Saturday 18 April 2020

Background to the monorail and Metro at Merry Hill

Please try opening the attachment, below of the magnificent white trees.  Where they stand, between Dudley Canal and the road called Embankment, has been on the published path of the trams since the 1980s.  I can assure you that the project is that old.  The route of the tram still, to this day, runs next to the towpath between Level Street and the flat land, where I would like to see housing for the least wealthy.  At that point, where I have my over 20 year old landscape enhancement scheme, the tram line turns sharply to cross the canal to terminate in Cottage Street.

Since the 1980s, the brothers, Don and Roy Richardson who built the shopping centre on Merry Hill Farm land and on the site of the steel works, also built the monorail.  I think it is very likely that because of the councillors' plans to build the tram line, their excellent monorail was never given permission to connect with the principal mainline railway at Round Oak steel terminal that should have reopened for passenger trains then, of course.  Centro and the PTA - Passenger Transport Authority - (the councillors supposedly in charge), since 1981 have been determined to rebuild the tram network that they had mistakenly closed and dismantled only twenty years earlier in the 1950s.

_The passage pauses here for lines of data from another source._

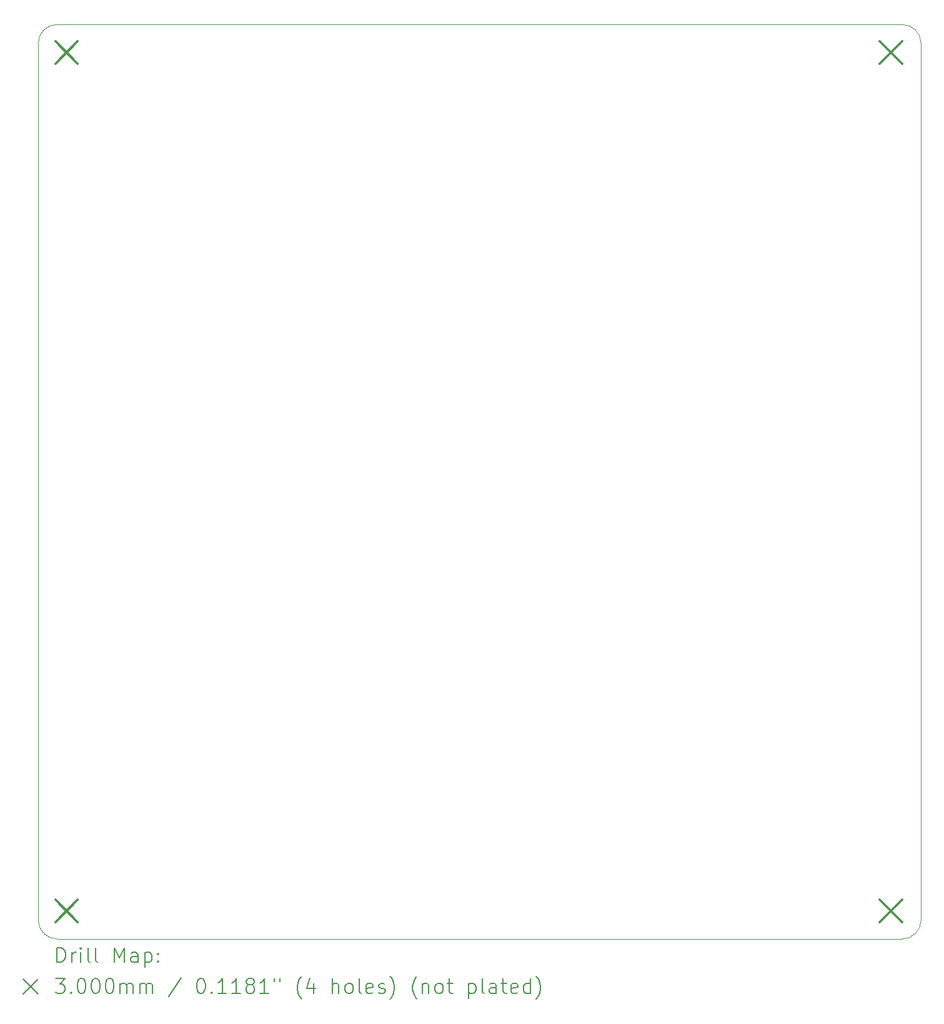
<source format=gbr>
%FSLAX45Y45*%
G04 Gerber Fmt 4.5, Leading zero omitted, Abs format (unit mm)*
G04 Created by KiCad (PCBNEW (6.0.2-0)) date 2023-05-16 15:48:21*
%MOMM*%
%LPD*%
G01*
G04 APERTURE LIST*
%TA.AperFunction,Profile*%
%ADD10C,0.100000*%
%TD*%
%ADD11C,0.200000*%
%ADD12C,0.300000*%
G04 APERTURE END LIST*
D10*
X4064000Y-3418105D02*
G75*
G03*
X3810000Y-3672105I0J-254000D01*
G01*
X15771495Y-3672105D02*
X15771495Y-15557500D01*
X3810000Y-15557500D02*
G75*
G03*
X4064000Y-15811500I254000J0D01*
G01*
X15517495Y-15811500D02*
G75*
G03*
X15771495Y-15557500I0J254000D01*
G01*
X4064000Y-15811500D02*
X15517495Y-15811500D01*
X3810000Y-3672105D02*
X3810000Y-15557500D01*
X15771495Y-3672105D02*
G75*
G03*
X15517495Y-3418105I-254000J0D01*
G01*
X15517495Y-3418105D02*
X4064000Y-3418105D01*
D11*
D12*
X4041000Y-3649110D02*
X4341000Y-3949110D01*
X4341000Y-3649110D02*
X4041000Y-3949110D01*
X4041000Y-15280700D02*
X4341000Y-15580700D01*
X4341000Y-15280700D02*
X4041000Y-15580700D01*
X15215290Y-3649110D02*
X15515290Y-3949110D01*
X15515290Y-3649110D02*
X15215290Y-3949110D01*
X15215290Y-15280700D02*
X15515290Y-15580700D01*
X15515290Y-15280700D02*
X15215290Y-15580700D01*
D11*
X4062619Y-16126976D02*
X4062619Y-15926976D01*
X4110238Y-15926976D01*
X4138809Y-15936500D01*
X4157857Y-15955548D01*
X4167381Y-15974595D01*
X4176905Y-16012690D01*
X4176905Y-16041262D01*
X4167381Y-16079357D01*
X4157857Y-16098405D01*
X4138809Y-16117452D01*
X4110238Y-16126976D01*
X4062619Y-16126976D01*
X4262619Y-16126976D02*
X4262619Y-15993643D01*
X4262619Y-16031738D02*
X4272143Y-16012690D01*
X4281667Y-16003167D01*
X4300714Y-15993643D01*
X4319762Y-15993643D01*
X4386429Y-16126976D02*
X4386429Y-15993643D01*
X4386429Y-15926976D02*
X4376905Y-15936500D01*
X4386429Y-15946024D01*
X4395952Y-15936500D01*
X4386429Y-15926976D01*
X4386429Y-15946024D01*
X4510238Y-16126976D02*
X4491190Y-16117452D01*
X4481667Y-16098405D01*
X4481667Y-15926976D01*
X4615000Y-16126976D02*
X4595952Y-16117452D01*
X4586429Y-16098405D01*
X4586429Y-15926976D01*
X4843571Y-16126976D02*
X4843571Y-15926976D01*
X4910238Y-16069833D01*
X4976905Y-15926976D01*
X4976905Y-16126976D01*
X5157857Y-16126976D02*
X5157857Y-16022214D01*
X5148333Y-16003167D01*
X5129286Y-15993643D01*
X5091190Y-15993643D01*
X5072143Y-16003167D01*
X5157857Y-16117452D02*
X5138810Y-16126976D01*
X5091190Y-16126976D01*
X5072143Y-16117452D01*
X5062619Y-16098405D01*
X5062619Y-16079357D01*
X5072143Y-16060309D01*
X5091190Y-16050786D01*
X5138810Y-16050786D01*
X5157857Y-16041262D01*
X5253095Y-15993643D02*
X5253095Y-16193643D01*
X5253095Y-16003167D02*
X5272143Y-15993643D01*
X5310238Y-15993643D01*
X5329286Y-16003167D01*
X5338810Y-16012690D01*
X5348333Y-16031738D01*
X5348333Y-16088881D01*
X5338810Y-16107928D01*
X5329286Y-16117452D01*
X5310238Y-16126976D01*
X5272143Y-16126976D01*
X5253095Y-16117452D01*
X5434048Y-16107928D02*
X5443571Y-16117452D01*
X5434048Y-16126976D01*
X5424524Y-16117452D01*
X5434048Y-16107928D01*
X5434048Y-16126976D01*
X5434048Y-16003167D02*
X5443571Y-16012690D01*
X5434048Y-16022214D01*
X5424524Y-16012690D01*
X5434048Y-16003167D01*
X5434048Y-16022214D01*
X3605000Y-16356500D02*
X3805000Y-16556500D01*
X3805000Y-16356500D02*
X3605000Y-16556500D01*
X4043571Y-16346976D02*
X4167381Y-16346976D01*
X4100714Y-16423167D01*
X4129286Y-16423167D01*
X4148333Y-16432690D01*
X4157857Y-16442214D01*
X4167381Y-16461262D01*
X4167381Y-16508881D01*
X4157857Y-16527928D01*
X4148333Y-16537452D01*
X4129286Y-16546976D01*
X4072143Y-16546976D01*
X4053095Y-16537452D01*
X4043571Y-16527928D01*
X4253095Y-16527928D02*
X4262619Y-16537452D01*
X4253095Y-16546976D01*
X4243571Y-16537452D01*
X4253095Y-16527928D01*
X4253095Y-16546976D01*
X4386429Y-16346976D02*
X4405476Y-16346976D01*
X4424524Y-16356500D01*
X4434048Y-16366024D01*
X4443571Y-16385071D01*
X4453095Y-16423167D01*
X4453095Y-16470786D01*
X4443571Y-16508881D01*
X4434048Y-16527928D01*
X4424524Y-16537452D01*
X4405476Y-16546976D01*
X4386429Y-16546976D01*
X4367381Y-16537452D01*
X4357857Y-16527928D01*
X4348333Y-16508881D01*
X4338810Y-16470786D01*
X4338810Y-16423167D01*
X4348333Y-16385071D01*
X4357857Y-16366024D01*
X4367381Y-16356500D01*
X4386429Y-16346976D01*
X4576905Y-16346976D02*
X4595952Y-16346976D01*
X4615000Y-16356500D01*
X4624524Y-16366024D01*
X4634048Y-16385071D01*
X4643571Y-16423167D01*
X4643571Y-16470786D01*
X4634048Y-16508881D01*
X4624524Y-16527928D01*
X4615000Y-16537452D01*
X4595952Y-16546976D01*
X4576905Y-16546976D01*
X4557857Y-16537452D01*
X4548333Y-16527928D01*
X4538810Y-16508881D01*
X4529286Y-16470786D01*
X4529286Y-16423167D01*
X4538810Y-16385071D01*
X4548333Y-16366024D01*
X4557857Y-16356500D01*
X4576905Y-16346976D01*
X4767381Y-16346976D02*
X4786429Y-16346976D01*
X4805476Y-16356500D01*
X4815000Y-16366024D01*
X4824524Y-16385071D01*
X4834048Y-16423167D01*
X4834048Y-16470786D01*
X4824524Y-16508881D01*
X4815000Y-16527928D01*
X4805476Y-16537452D01*
X4786429Y-16546976D01*
X4767381Y-16546976D01*
X4748333Y-16537452D01*
X4738810Y-16527928D01*
X4729286Y-16508881D01*
X4719762Y-16470786D01*
X4719762Y-16423167D01*
X4729286Y-16385071D01*
X4738810Y-16366024D01*
X4748333Y-16356500D01*
X4767381Y-16346976D01*
X4919762Y-16546976D02*
X4919762Y-16413643D01*
X4919762Y-16432690D02*
X4929286Y-16423167D01*
X4948333Y-16413643D01*
X4976905Y-16413643D01*
X4995952Y-16423167D01*
X5005476Y-16442214D01*
X5005476Y-16546976D01*
X5005476Y-16442214D02*
X5015000Y-16423167D01*
X5034048Y-16413643D01*
X5062619Y-16413643D01*
X5081667Y-16423167D01*
X5091190Y-16442214D01*
X5091190Y-16546976D01*
X5186429Y-16546976D02*
X5186429Y-16413643D01*
X5186429Y-16432690D02*
X5195952Y-16423167D01*
X5215000Y-16413643D01*
X5243571Y-16413643D01*
X5262619Y-16423167D01*
X5272143Y-16442214D01*
X5272143Y-16546976D01*
X5272143Y-16442214D02*
X5281667Y-16423167D01*
X5300714Y-16413643D01*
X5329286Y-16413643D01*
X5348333Y-16423167D01*
X5357857Y-16442214D01*
X5357857Y-16546976D01*
X5748333Y-16337452D02*
X5576905Y-16594595D01*
X6005476Y-16346976D02*
X6024524Y-16346976D01*
X6043571Y-16356500D01*
X6053095Y-16366024D01*
X6062619Y-16385071D01*
X6072143Y-16423167D01*
X6072143Y-16470786D01*
X6062619Y-16508881D01*
X6053095Y-16527928D01*
X6043571Y-16537452D01*
X6024524Y-16546976D01*
X6005476Y-16546976D01*
X5986428Y-16537452D01*
X5976905Y-16527928D01*
X5967381Y-16508881D01*
X5957857Y-16470786D01*
X5957857Y-16423167D01*
X5967381Y-16385071D01*
X5976905Y-16366024D01*
X5986428Y-16356500D01*
X6005476Y-16346976D01*
X6157857Y-16527928D02*
X6167381Y-16537452D01*
X6157857Y-16546976D01*
X6148333Y-16537452D01*
X6157857Y-16527928D01*
X6157857Y-16546976D01*
X6357857Y-16546976D02*
X6243571Y-16546976D01*
X6300714Y-16546976D02*
X6300714Y-16346976D01*
X6281667Y-16375548D01*
X6262619Y-16394595D01*
X6243571Y-16404119D01*
X6548333Y-16546976D02*
X6434048Y-16546976D01*
X6491190Y-16546976D02*
X6491190Y-16346976D01*
X6472143Y-16375548D01*
X6453095Y-16394595D01*
X6434048Y-16404119D01*
X6662619Y-16432690D02*
X6643571Y-16423167D01*
X6634048Y-16413643D01*
X6624524Y-16394595D01*
X6624524Y-16385071D01*
X6634048Y-16366024D01*
X6643571Y-16356500D01*
X6662619Y-16346976D01*
X6700714Y-16346976D01*
X6719762Y-16356500D01*
X6729286Y-16366024D01*
X6738809Y-16385071D01*
X6738809Y-16394595D01*
X6729286Y-16413643D01*
X6719762Y-16423167D01*
X6700714Y-16432690D01*
X6662619Y-16432690D01*
X6643571Y-16442214D01*
X6634048Y-16451738D01*
X6624524Y-16470786D01*
X6624524Y-16508881D01*
X6634048Y-16527928D01*
X6643571Y-16537452D01*
X6662619Y-16546976D01*
X6700714Y-16546976D01*
X6719762Y-16537452D01*
X6729286Y-16527928D01*
X6738809Y-16508881D01*
X6738809Y-16470786D01*
X6729286Y-16451738D01*
X6719762Y-16442214D01*
X6700714Y-16432690D01*
X6929286Y-16546976D02*
X6815000Y-16546976D01*
X6872143Y-16546976D02*
X6872143Y-16346976D01*
X6853095Y-16375548D01*
X6834048Y-16394595D01*
X6815000Y-16404119D01*
X7005476Y-16346976D02*
X7005476Y-16385071D01*
X7081667Y-16346976D02*
X7081667Y-16385071D01*
X7376905Y-16623167D02*
X7367381Y-16613643D01*
X7348333Y-16585071D01*
X7338809Y-16566024D01*
X7329286Y-16537452D01*
X7319762Y-16489833D01*
X7319762Y-16451738D01*
X7329286Y-16404119D01*
X7338809Y-16375548D01*
X7348333Y-16356500D01*
X7367381Y-16327928D01*
X7376905Y-16318405D01*
X7538809Y-16413643D02*
X7538809Y-16546976D01*
X7491190Y-16337452D02*
X7443571Y-16480309D01*
X7567381Y-16480309D01*
X7795952Y-16546976D02*
X7795952Y-16346976D01*
X7881667Y-16546976D02*
X7881667Y-16442214D01*
X7872143Y-16423167D01*
X7853095Y-16413643D01*
X7824524Y-16413643D01*
X7805476Y-16423167D01*
X7795952Y-16432690D01*
X8005476Y-16546976D02*
X7986428Y-16537452D01*
X7976905Y-16527928D01*
X7967381Y-16508881D01*
X7967381Y-16451738D01*
X7976905Y-16432690D01*
X7986428Y-16423167D01*
X8005476Y-16413643D01*
X8034048Y-16413643D01*
X8053095Y-16423167D01*
X8062619Y-16432690D01*
X8072143Y-16451738D01*
X8072143Y-16508881D01*
X8062619Y-16527928D01*
X8053095Y-16537452D01*
X8034048Y-16546976D01*
X8005476Y-16546976D01*
X8186428Y-16546976D02*
X8167381Y-16537452D01*
X8157857Y-16518405D01*
X8157857Y-16346976D01*
X8338809Y-16537452D02*
X8319762Y-16546976D01*
X8281667Y-16546976D01*
X8262619Y-16537452D01*
X8253095Y-16518405D01*
X8253095Y-16442214D01*
X8262619Y-16423167D01*
X8281667Y-16413643D01*
X8319762Y-16413643D01*
X8338809Y-16423167D01*
X8348333Y-16442214D01*
X8348333Y-16461262D01*
X8253095Y-16480309D01*
X8424524Y-16537452D02*
X8443571Y-16546976D01*
X8481667Y-16546976D01*
X8500714Y-16537452D01*
X8510238Y-16518405D01*
X8510238Y-16508881D01*
X8500714Y-16489833D01*
X8481667Y-16480309D01*
X8453095Y-16480309D01*
X8434048Y-16470786D01*
X8424524Y-16451738D01*
X8424524Y-16442214D01*
X8434048Y-16423167D01*
X8453095Y-16413643D01*
X8481667Y-16413643D01*
X8500714Y-16423167D01*
X8576905Y-16623167D02*
X8586429Y-16613643D01*
X8605476Y-16585071D01*
X8615000Y-16566024D01*
X8624524Y-16537452D01*
X8634048Y-16489833D01*
X8634048Y-16451738D01*
X8624524Y-16404119D01*
X8615000Y-16375548D01*
X8605476Y-16356500D01*
X8586429Y-16327928D01*
X8576905Y-16318405D01*
X8938810Y-16623167D02*
X8929286Y-16613643D01*
X8910238Y-16585071D01*
X8900714Y-16566024D01*
X8891190Y-16537452D01*
X8881667Y-16489833D01*
X8881667Y-16451738D01*
X8891190Y-16404119D01*
X8900714Y-16375548D01*
X8910238Y-16356500D01*
X8929286Y-16327928D01*
X8938810Y-16318405D01*
X9015000Y-16413643D02*
X9015000Y-16546976D01*
X9015000Y-16432690D02*
X9024524Y-16423167D01*
X9043571Y-16413643D01*
X9072143Y-16413643D01*
X9091190Y-16423167D01*
X9100714Y-16442214D01*
X9100714Y-16546976D01*
X9224524Y-16546976D02*
X9205476Y-16537452D01*
X9195952Y-16527928D01*
X9186429Y-16508881D01*
X9186429Y-16451738D01*
X9195952Y-16432690D01*
X9205476Y-16423167D01*
X9224524Y-16413643D01*
X9253095Y-16413643D01*
X9272143Y-16423167D01*
X9281667Y-16432690D01*
X9291190Y-16451738D01*
X9291190Y-16508881D01*
X9281667Y-16527928D01*
X9272143Y-16537452D01*
X9253095Y-16546976D01*
X9224524Y-16546976D01*
X9348333Y-16413643D02*
X9424524Y-16413643D01*
X9376905Y-16346976D02*
X9376905Y-16518405D01*
X9386429Y-16537452D01*
X9405476Y-16546976D01*
X9424524Y-16546976D01*
X9643571Y-16413643D02*
X9643571Y-16613643D01*
X9643571Y-16423167D02*
X9662619Y-16413643D01*
X9700714Y-16413643D01*
X9719762Y-16423167D01*
X9729286Y-16432690D01*
X9738810Y-16451738D01*
X9738810Y-16508881D01*
X9729286Y-16527928D01*
X9719762Y-16537452D01*
X9700714Y-16546976D01*
X9662619Y-16546976D01*
X9643571Y-16537452D01*
X9853095Y-16546976D02*
X9834048Y-16537452D01*
X9824524Y-16518405D01*
X9824524Y-16346976D01*
X10015000Y-16546976D02*
X10015000Y-16442214D01*
X10005476Y-16423167D01*
X9986429Y-16413643D01*
X9948333Y-16413643D01*
X9929286Y-16423167D01*
X10015000Y-16537452D02*
X9995952Y-16546976D01*
X9948333Y-16546976D01*
X9929286Y-16537452D01*
X9919762Y-16518405D01*
X9919762Y-16499357D01*
X9929286Y-16480309D01*
X9948333Y-16470786D01*
X9995952Y-16470786D01*
X10015000Y-16461262D01*
X10081667Y-16413643D02*
X10157857Y-16413643D01*
X10110238Y-16346976D02*
X10110238Y-16518405D01*
X10119762Y-16537452D01*
X10138810Y-16546976D01*
X10157857Y-16546976D01*
X10300714Y-16537452D02*
X10281667Y-16546976D01*
X10243571Y-16546976D01*
X10224524Y-16537452D01*
X10215000Y-16518405D01*
X10215000Y-16442214D01*
X10224524Y-16423167D01*
X10243571Y-16413643D01*
X10281667Y-16413643D01*
X10300714Y-16423167D01*
X10310238Y-16442214D01*
X10310238Y-16461262D01*
X10215000Y-16480309D01*
X10481667Y-16546976D02*
X10481667Y-16346976D01*
X10481667Y-16537452D02*
X10462619Y-16546976D01*
X10424524Y-16546976D01*
X10405476Y-16537452D01*
X10395952Y-16527928D01*
X10386429Y-16508881D01*
X10386429Y-16451738D01*
X10395952Y-16432690D01*
X10405476Y-16423167D01*
X10424524Y-16413643D01*
X10462619Y-16413643D01*
X10481667Y-16423167D01*
X10557857Y-16623167D02*
X10567381Y-16613643D01*
X10586429Y-16585071D01*
X10595952Y-16566024D01*
X10605476Y-16537452D01*
X10615000Y-16489833D01*
X10615000Y-16451738D01*
X10605476Y-16404119D01*
X10595952Y-16375548D01*
X10586429Y-16356500D01*
X10567381Y-16327928D01*
X10557857Y-16318405D01*
M02*

</source>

Centro must have known of the monorail scheme by the private sector Richardsons but must have stopped the monorail going all the way to the mainline railway because of their superior plans for a network of trams on railways and roads.  Is this correct?  What does Roy Richardson say?  He has never responded to my approaches via Ninder Johal.  He might do to yours, Brad.  The monorail terminated next to the road that was next to the canal that was next to the railway line and Round Oak steel terminal freight station.

I see the 40 year old Metro tram project as empire building by Centro and the councillors of the PTA because they thought that only flash, swanky, electric trams could attract car drivers out of their cars onto public transport.  Trams always had priority over trains for the authorities.  Even the railway industry itself - including the railway unions that have never been bothered with their railway infrastructure being lost and the decline of their own industry.

The trams took over the first mainline railway from Snow Hill station to nearly as far as Wolverhampton's second principal mainline station called Low Level, next to the present one.  Except, it fell short by 2 Kms and was not even connected to the bus station, let alone Wolverhampton High Level station that now remains in use as the city's only station.  25% of Snow Hill station remains wasted because platform 4 was used by the trams until 2016 when the tram line was extended and opened to bypass Snow Hill station and connect, instead with Grand Central Shopping Centre and Diesel Perfumed Underground Station (in the basement of the John Lewis store).

Centro (now TfWM/WMCA/MMA) and the councillors' next tram line remains to take over our second mainline railway that is even more important than the first that was spoilt by trams when they started running in 1999.  This second is the half-used, half-finished, Worcester, Black Country, Derby "railway of national strategic significance".  DfT letter, here:
However, clearly, it is not of sufficient "national strategic significance" for it to be finished with passenger or even freight trains.  Only, as a shuttle tram line of 6.7 Kms in two nibble sized sections of the nationally important railway, a 2 Kms test track, a trail of trees and, as a cycle-walkway, of all things.  As a result, we have to have £106 BILLION of greenhouse gas emissions (more deadly than the virus) to give more capacity after frequent stopping "bus on rails" trams have taken over railway lines!